Exercise aim
Turn the data below into a Markdown table with two columns, Row and Entry: Row numbers each line in order, and Entry holds the line itself. Skip blank lines and leave the pictures out.

Content starts

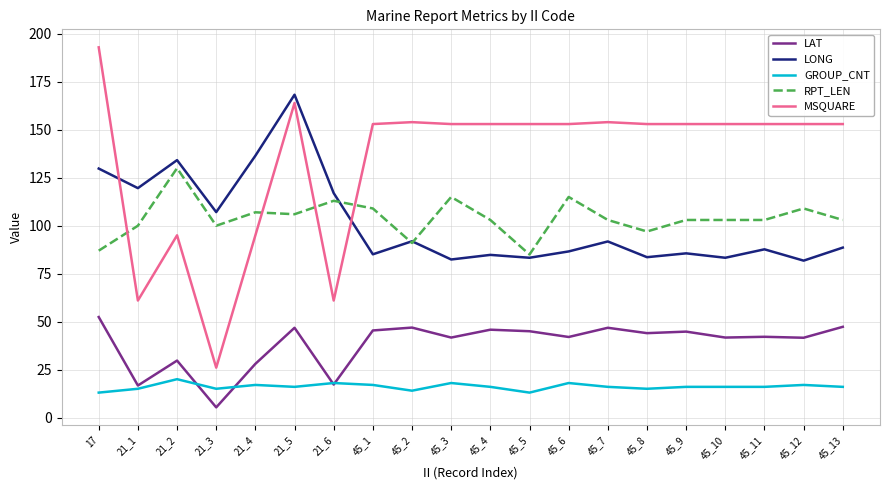

True or false: MSQUARE has more than 0 interior local peaks.

True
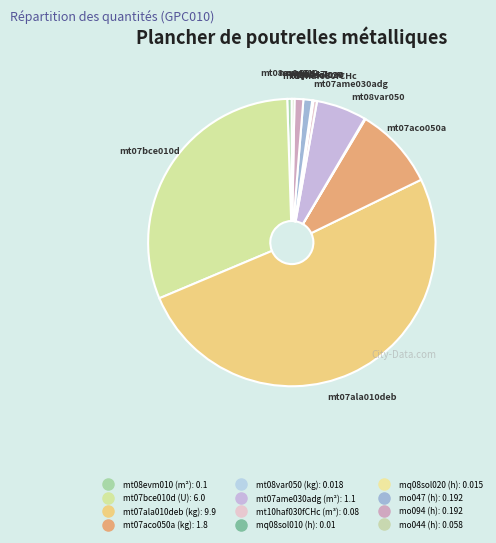

How many slices are in this pie chart?

12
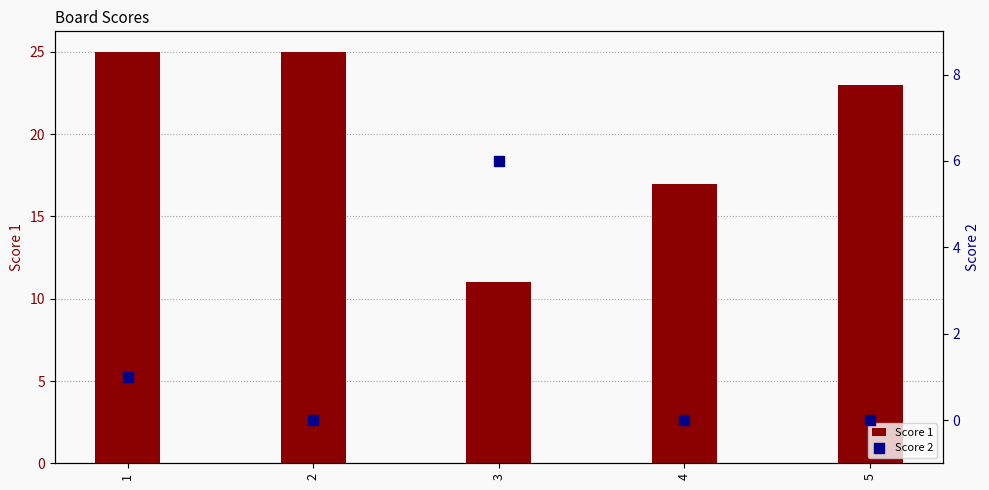

What is the total value across all series at 4?

17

Content ends

Answer
| Row | Entry |
|---|---|
| 1 | True or false: MSQUARE has more than 0 interior local peaks. |
| 2 | True |
| 3 | How many slices are in this pie chart? |
| 4 | 12 |
| 5 | What is the total value across all series at 4? |
| 6 | 17 |